After the repository graph is built, Potpie runs inference on each node to generate descriptions, tags, and semantic meaning that agents can reason over.
Post parsing, Potpie ensures every node in the graph is prepared for understanding.Each node carries the raw source code of the represented symbol. Prior to any processing, the concerned source text is fully resolved, ensuring every node contains complete, self contained code rather than references to other nodes.
Prior to sending any code to an LLM, Potpie verifies if the exact source was processed in a previous run.Nodes with no change in code since the previous run are retrieved directly from cache and inference is skipped. Only nodes with new or changed code proceed to LLM processing.
Every uncached node is sent to an LLM, which produces a short description of what the code does and a set of tags classifying its role across actions like authentication, database access, UI rendering, and state management.Large nodes are split into chunks, processed separately, and merged back into a single result before moving ahead.
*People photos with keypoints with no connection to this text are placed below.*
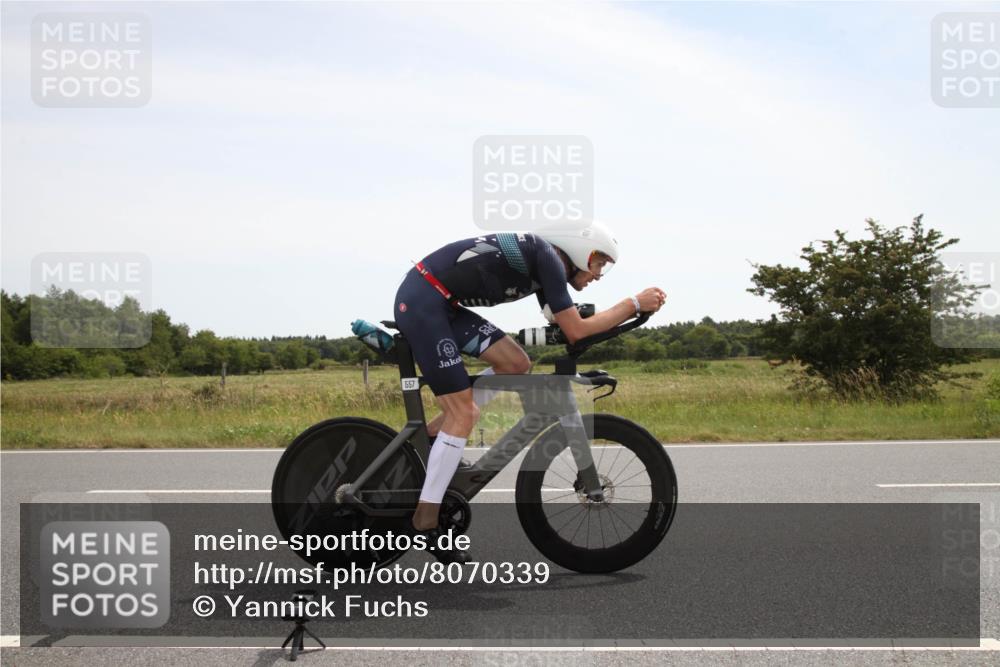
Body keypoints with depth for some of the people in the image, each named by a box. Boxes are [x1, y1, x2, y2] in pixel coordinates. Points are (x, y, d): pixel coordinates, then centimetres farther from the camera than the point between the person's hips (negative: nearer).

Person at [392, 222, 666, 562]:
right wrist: (635, 303, -8)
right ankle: (426, 521, -4)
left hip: (441, 304, 9)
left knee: (515, 364, 7)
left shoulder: (543, 263, 16)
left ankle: (429, 435, 11)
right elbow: (575, 331, -14)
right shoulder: (547, 256, -12)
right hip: (421, 302, -9)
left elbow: (563, 326, 19)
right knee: (463, 412, -9)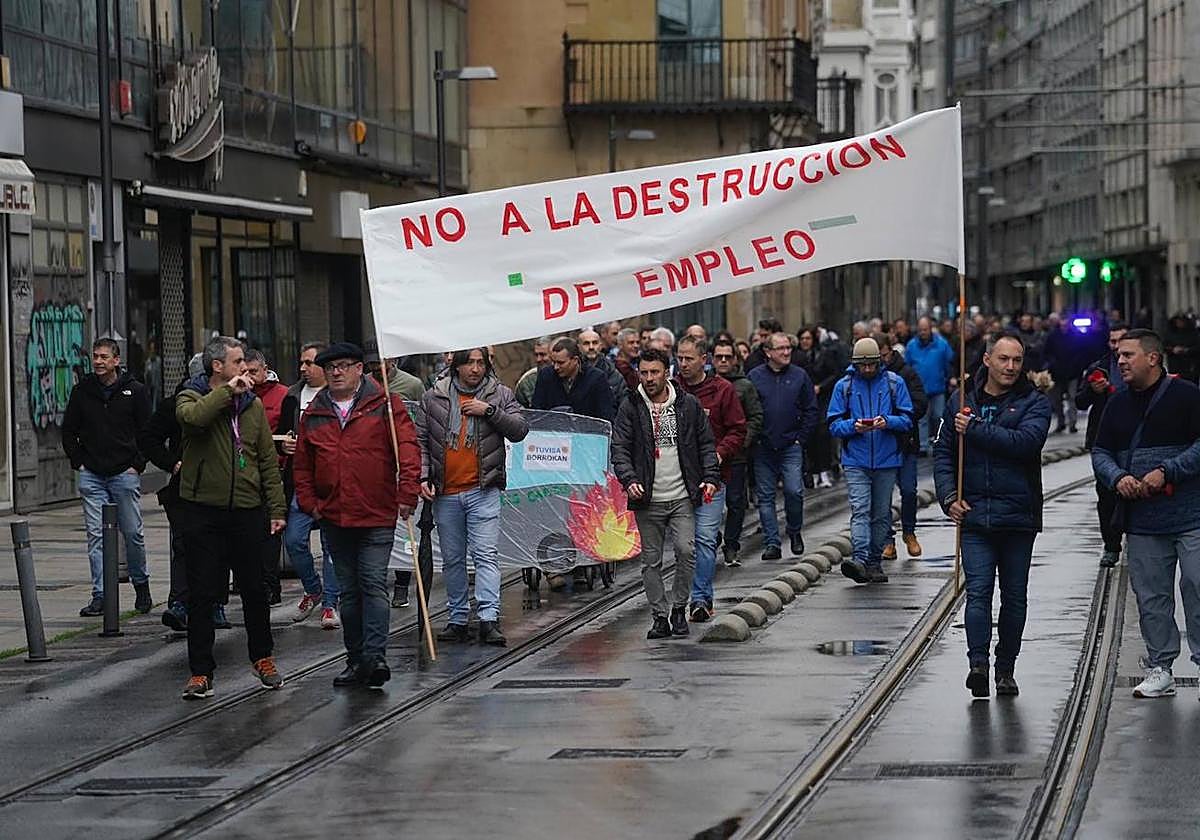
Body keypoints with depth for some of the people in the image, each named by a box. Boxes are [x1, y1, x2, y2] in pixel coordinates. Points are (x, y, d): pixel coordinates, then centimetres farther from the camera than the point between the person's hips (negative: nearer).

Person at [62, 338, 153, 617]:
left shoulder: (134, 390, 0)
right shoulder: (82, 391, 7)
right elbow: (68, 431, 14)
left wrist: (137, 464, -4)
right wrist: (78, 462, 4)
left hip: (125, 474, -2)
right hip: (91, 475, 2)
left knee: (133, 533, 2)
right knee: (96, 535, -1)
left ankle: (141, 586, 21)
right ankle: (100, 596, 0)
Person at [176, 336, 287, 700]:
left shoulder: (252, 404, 10)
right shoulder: (192, 397, -2)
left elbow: (268, 460, 12)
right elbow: (194, 417, -29)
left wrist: (276, 508, 6)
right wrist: (228, 391, -21)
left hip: (247, 510, 3)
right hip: (203, 510, -3)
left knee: (254, 589, 11)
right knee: (202, 594, -1)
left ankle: (262, 658, 28)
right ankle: (201, 672, 5)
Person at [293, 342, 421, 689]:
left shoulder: (385, 404, -1)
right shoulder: (313, 414, 11)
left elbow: (407, 448, -8)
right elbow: (302, 465, 16)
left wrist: (407, 493, -17)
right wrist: (309, 503, 5)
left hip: (377, 516, -5)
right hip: (333, 518, 5)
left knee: (374, 585, -11)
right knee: (349, 591, 10)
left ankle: (375, 656, -15)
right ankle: (356, 660, 15)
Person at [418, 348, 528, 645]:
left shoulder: (500, 395, 5)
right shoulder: (433, 397, 6)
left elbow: (520, 430, -3)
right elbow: (420, 441, 9)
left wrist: (489, 410, -13)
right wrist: (423, 476, -3)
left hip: (483, 490, -2)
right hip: (445, 493, 2)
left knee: (486, 554, -12)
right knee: (452, 560, 9)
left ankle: (489, 619, -16)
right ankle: (458, 620, 17)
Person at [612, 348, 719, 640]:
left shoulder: (688, 405, 6)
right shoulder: (630, 408, 3)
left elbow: (706, 444, 11)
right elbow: (620, 449, 0)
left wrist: (710, 477, -3)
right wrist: (629, 480, -17)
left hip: (683, 497, 0)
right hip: (648, 499, 0)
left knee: (686, 550, -14)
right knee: (651, 561, 3)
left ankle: (679, 608, 5)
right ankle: (660, 617, 12)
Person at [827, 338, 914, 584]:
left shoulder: (894, 383, 3)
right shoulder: (844, 386, 4)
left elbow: (907, 420, 2)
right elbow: (833, 424, 3)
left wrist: (888, 422, -18)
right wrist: (853, 426, -17)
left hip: (886, 461, 1)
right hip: (856, 461, -1)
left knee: (881, 514, 8)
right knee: (860, 510, -15)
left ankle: (875, 562, 17)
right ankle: (860, 559, -26)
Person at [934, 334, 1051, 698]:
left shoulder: (1034, 403, 0)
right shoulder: (962, 402, 8)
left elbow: (1024, 442, -19)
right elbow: (943, 453, 10)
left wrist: (975, 428, -16)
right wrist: (949, 497, -4)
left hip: (1019, 517, 0)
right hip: (974, 515, 0)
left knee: (1014, 596, 8)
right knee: (978, 591, -11)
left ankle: (1006, 668, 18)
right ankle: (978, 663, -19)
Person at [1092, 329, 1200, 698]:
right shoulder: (1118, 403, 13)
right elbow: (1101, 451, 14)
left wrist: (1166, 472, -18)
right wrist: (1117, 477, -6)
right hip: (1140, 520, 6)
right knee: (1151, 596, 8)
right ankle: (1159, 669, 16)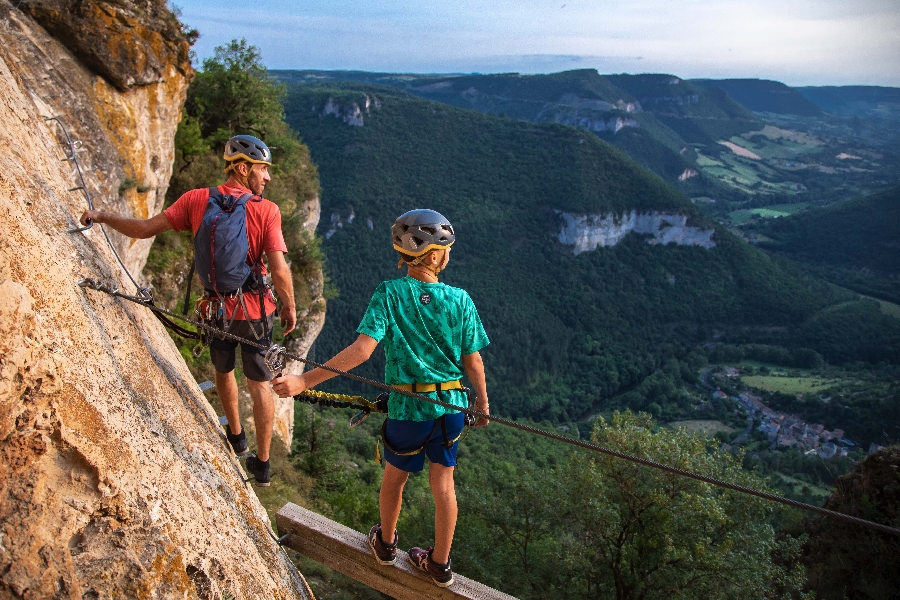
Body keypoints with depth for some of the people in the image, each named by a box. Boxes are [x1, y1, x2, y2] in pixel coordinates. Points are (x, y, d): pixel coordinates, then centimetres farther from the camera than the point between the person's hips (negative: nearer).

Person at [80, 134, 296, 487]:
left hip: (215, 307, 3)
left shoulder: (197, 200, -8)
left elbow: (144, 230, -6)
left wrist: (103, 217, 12)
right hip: (255, 311, -3)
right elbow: (279, 270, -21)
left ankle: (236, 436, 48)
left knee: (223, 371, 28)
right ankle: (261, 464, 20)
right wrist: (290, 307, -4)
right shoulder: (266, 210, -16)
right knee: (259, 384, 12)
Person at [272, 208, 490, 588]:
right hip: (451, 408, 2)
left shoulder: (389, 295, -16)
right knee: (443, 482, 17)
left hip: (408, 411, -1)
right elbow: (473, 362, -5)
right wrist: (482, 402, 12)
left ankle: (385, 544, 47)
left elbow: (361, 350, -26)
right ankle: (440, 564, 34)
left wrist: (305, 381, -24)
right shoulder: (460, 300, -10)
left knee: (394, 476, 23)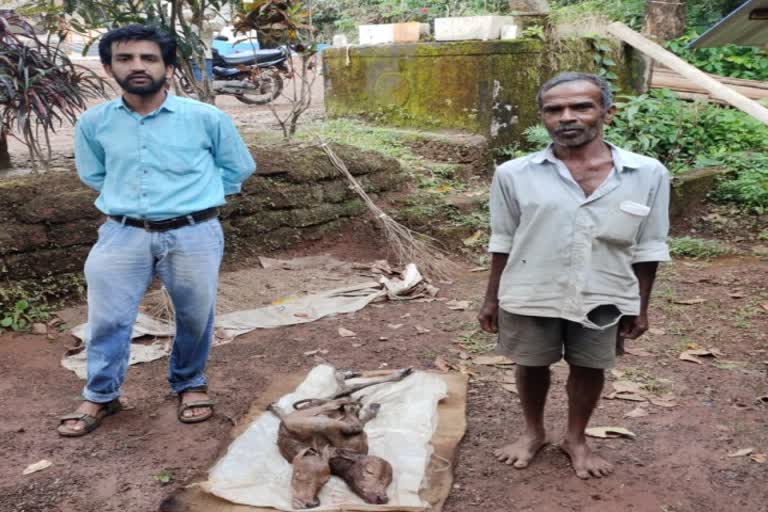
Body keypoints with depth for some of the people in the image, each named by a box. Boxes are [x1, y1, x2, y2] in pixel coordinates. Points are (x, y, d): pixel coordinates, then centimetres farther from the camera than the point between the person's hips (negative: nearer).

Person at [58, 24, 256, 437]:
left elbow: (239, 169, 8)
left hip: (193, 235, -1)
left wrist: (193, 195, 5)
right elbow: (92, 175, 18)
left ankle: (190, 384, 38)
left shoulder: (207, 118, -7)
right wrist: (126, 198, 9)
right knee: (107, 319, 7)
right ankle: (100, 396, 30)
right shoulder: (93, 123, -1)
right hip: (122, 234, 2)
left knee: (194, 317, 12)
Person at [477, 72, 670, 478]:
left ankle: (576, 439, 40)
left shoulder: (648, 174, -8)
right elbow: (503, 243, 1)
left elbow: (648, 248, 0)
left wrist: (641, 306, 4)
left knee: (590, 368, 16)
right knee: (532, 365, 15)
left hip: (603, 299, 1)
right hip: (530, 296, 0)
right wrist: (492, 298, 5)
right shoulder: (514, 174, -9)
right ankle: (533, 432, 41)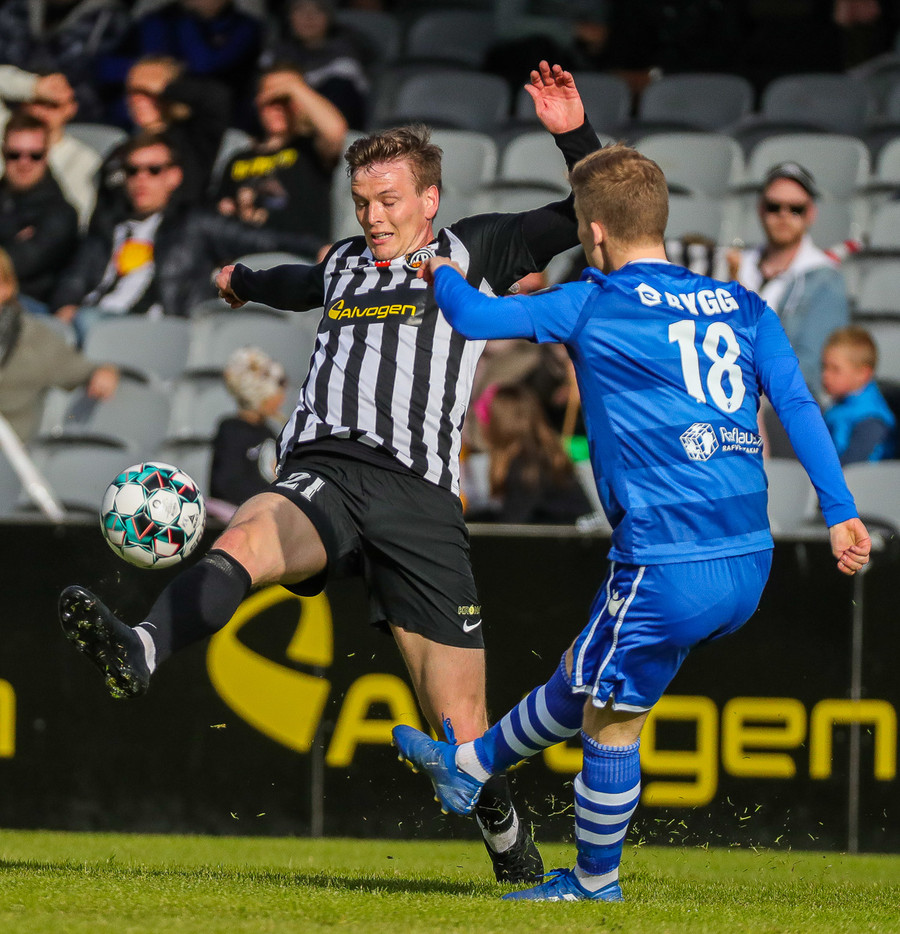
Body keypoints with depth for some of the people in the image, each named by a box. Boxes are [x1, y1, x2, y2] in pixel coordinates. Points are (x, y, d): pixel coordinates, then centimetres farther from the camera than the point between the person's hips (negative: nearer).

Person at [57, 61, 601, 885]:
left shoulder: (473, 252, 15)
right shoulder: (346, 263, 27)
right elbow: (305, 284, 52)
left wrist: (575, 136, -3)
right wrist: (247, 281, 72)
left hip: (419, 498, -2)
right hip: (322, 476, 2)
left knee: (459, 726, -4)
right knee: (247, 537, -36)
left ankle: (510, 847, 24)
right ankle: (138, 653, -63)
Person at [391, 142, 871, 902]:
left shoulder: (594, 305, -4)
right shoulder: (742, 307, 10)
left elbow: (476, 317, 3)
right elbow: (797, 404, 1)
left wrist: (440, 275, 24)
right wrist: (841, 512, -2)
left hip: (666, 568, -7)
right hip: (749, 565, 7)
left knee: (610, 721, 12)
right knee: (584, 677, 23)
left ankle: (596, 886, 25)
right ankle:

Once every node has a description and tags, Potpie generates a semantic embedding from each description and writes everything back to the knowledge graph.The result is a fully annotated graph where every node is searchable by name, by role, and by meaning ready for agents to navigate and query.
The descriptions, tags, and embeddings produced during inference are what allow agents to do more than pattern match on raw code. Inference is what turns a graph of code into a graph of meaning.